Continued research in this area will continue to be important, especially given the expected increase of mental health problems among children over the next 15 years (United States Public Health Service 2000). Development and dissemination of empirically-supported treatments are currently a major focus in the field of clinical psychology (e.g., Southam-Gerow et al. 2008a). For treatments to benefit children and their families, regular attendance for the recommended duration of treatment is paramount. Mental health agencies may need to consider adoption not only of evidence-based treatments but also interventions designed to improve engagement and decrease attrition. Examples include programs that include motivational enhancement components (e.g., Miller and Rollnick 2002; Nock and Kazdin 2001, 2005). Similarly, others interventions may be useful for specific populations, such as caregivers who are depressed (e.g., Chronis et al. 2006). The present study also suggests the potential importance culture and ethnicity, underscoring the relevance of cultural competence and cultural adaptation (Cunningham et al. 2002; Huey and Polo 2008; Lau 2006).

However, prescribing prevention interventions without clear risk variables represents an expensive endeavor to provide attrition prevention to all clients. These results do not offer strong support for the strength of any of the predictors tested.
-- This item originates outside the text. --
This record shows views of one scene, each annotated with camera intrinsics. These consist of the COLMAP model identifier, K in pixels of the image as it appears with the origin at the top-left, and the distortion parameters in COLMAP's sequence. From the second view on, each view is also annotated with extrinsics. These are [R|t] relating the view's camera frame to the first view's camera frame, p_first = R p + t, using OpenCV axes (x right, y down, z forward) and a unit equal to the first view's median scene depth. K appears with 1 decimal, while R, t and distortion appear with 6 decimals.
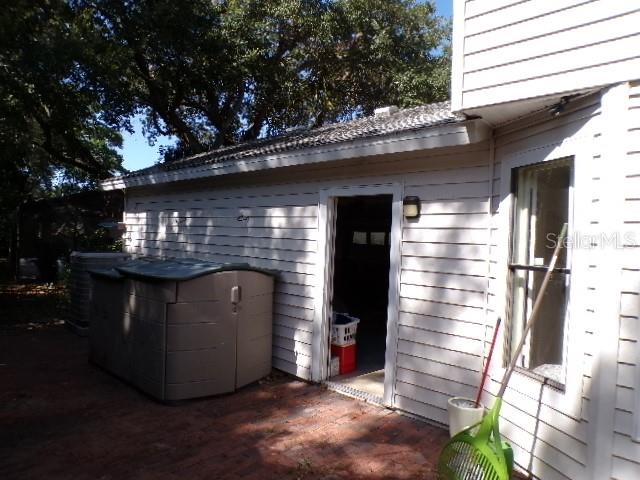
lens RADIAL K [[438.7, 0, 320.4], [0, 438.7, 239.6], [0, 0, 1]] dist [-0.008090, -0.004659]
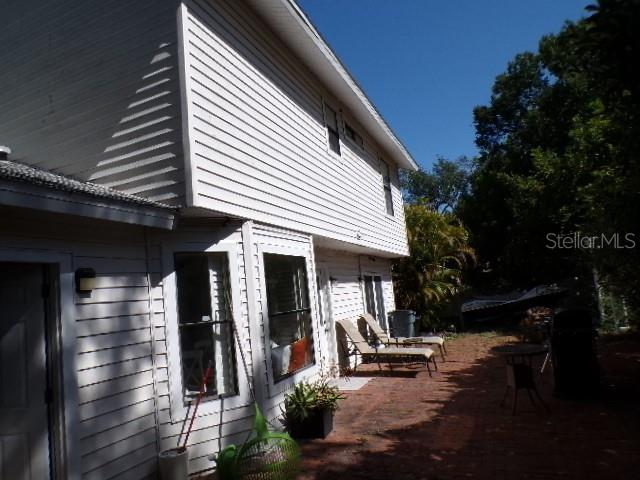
lens RADIAL K [[438.7, 0, 320.4], [0, 438.7, 242.0], [0, 0, 1]] dist [-0.008090, -0.004659]
pose [[-0.329304, 0.111469, 0.937621, -0.840440], [0.085136, 0.992468, -0.088089, -0.034246], [-0.940378, 0.050817, -0.336314, 0.899333]]
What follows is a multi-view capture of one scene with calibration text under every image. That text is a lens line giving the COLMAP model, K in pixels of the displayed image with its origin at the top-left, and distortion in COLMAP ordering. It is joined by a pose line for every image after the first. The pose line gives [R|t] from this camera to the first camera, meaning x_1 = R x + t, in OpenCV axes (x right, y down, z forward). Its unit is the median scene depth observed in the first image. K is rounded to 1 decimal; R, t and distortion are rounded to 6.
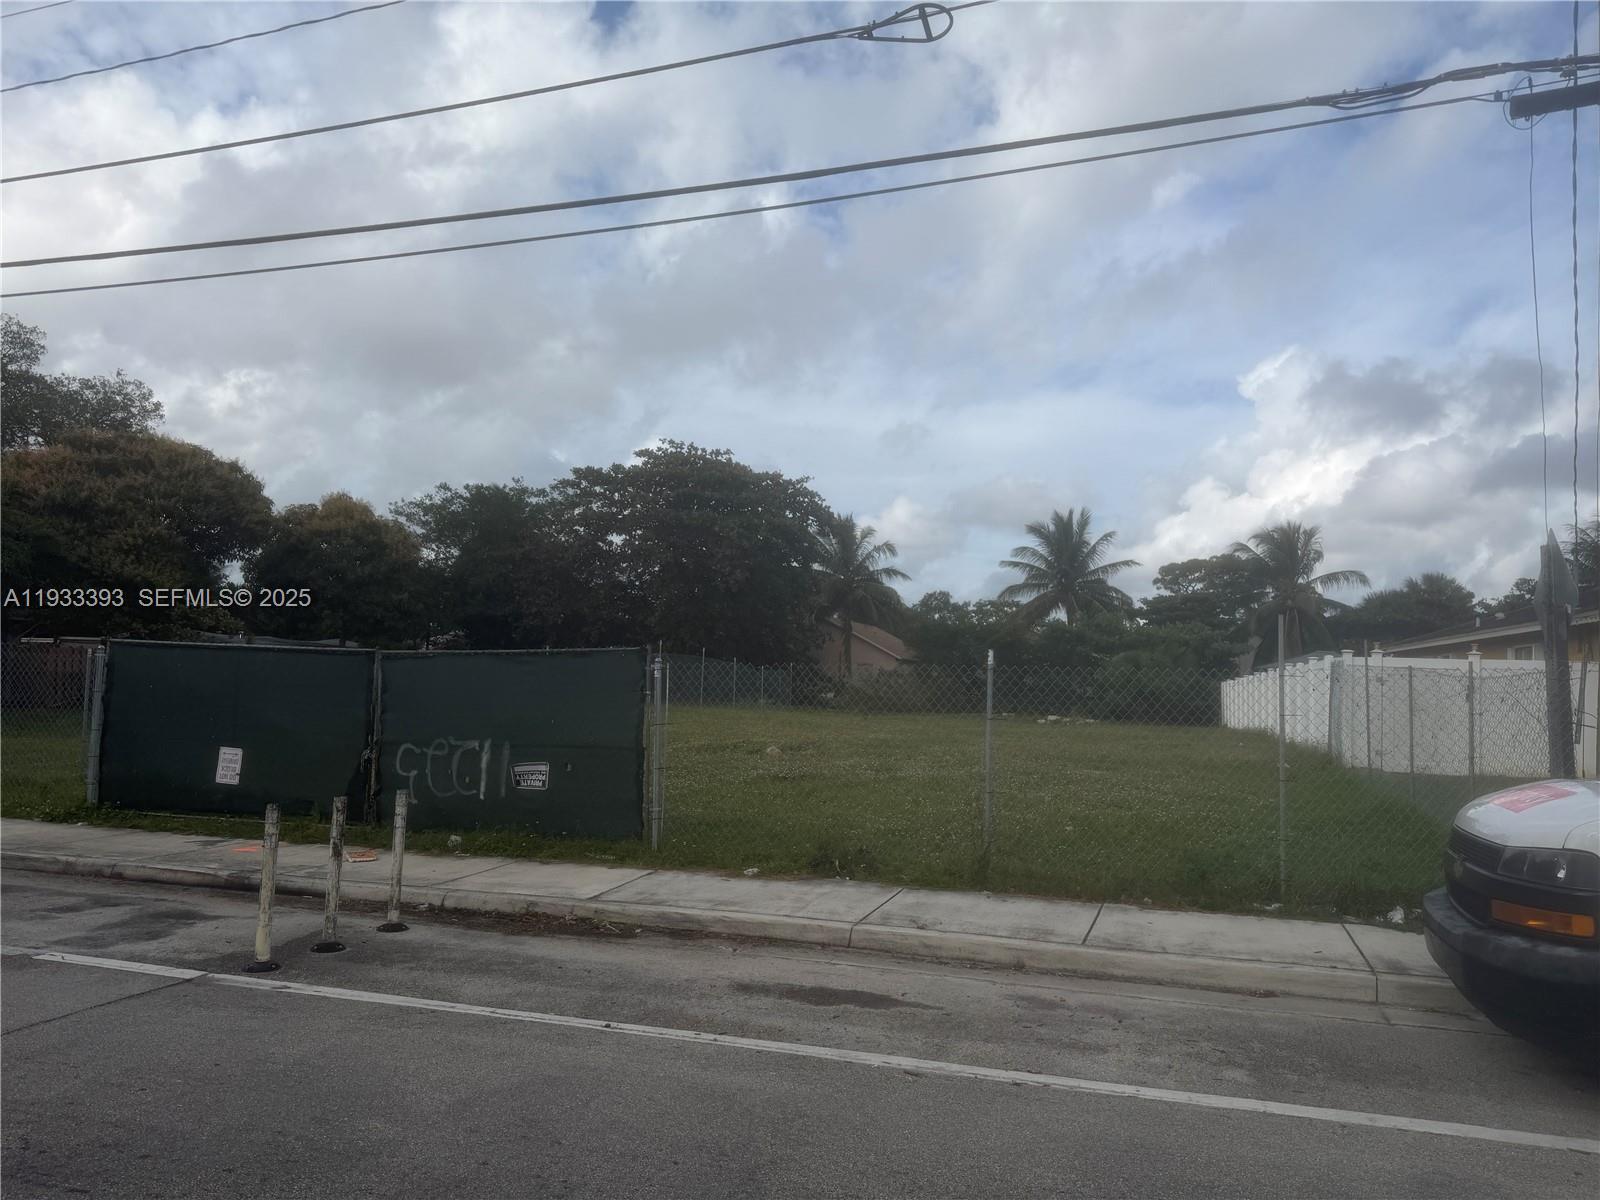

Agencies wishing to identify predictors of attrition may need to proactively collect data that could represent potentially robust predictors. Such a step would be especially important very early in treatment, ideally in the first meeting, or even over the telephone at the time of the initial call. In an interesting recent study, Lasalvia et al. (2007) found that consensus on treatment goals between patients and providers was a robust predictor of positive outcomes. The findings supported the notion that concerns beyond DSM’s Axis I are often critical to patients; with attention to these problems, engagement in treatment may follow. Given the present findings, inquiry about medical problems in the family, and psychosocial stressors in the family as potential predictors of attrition may be a good, though under-appreciated method for building engagement and understanding the problems facing the family.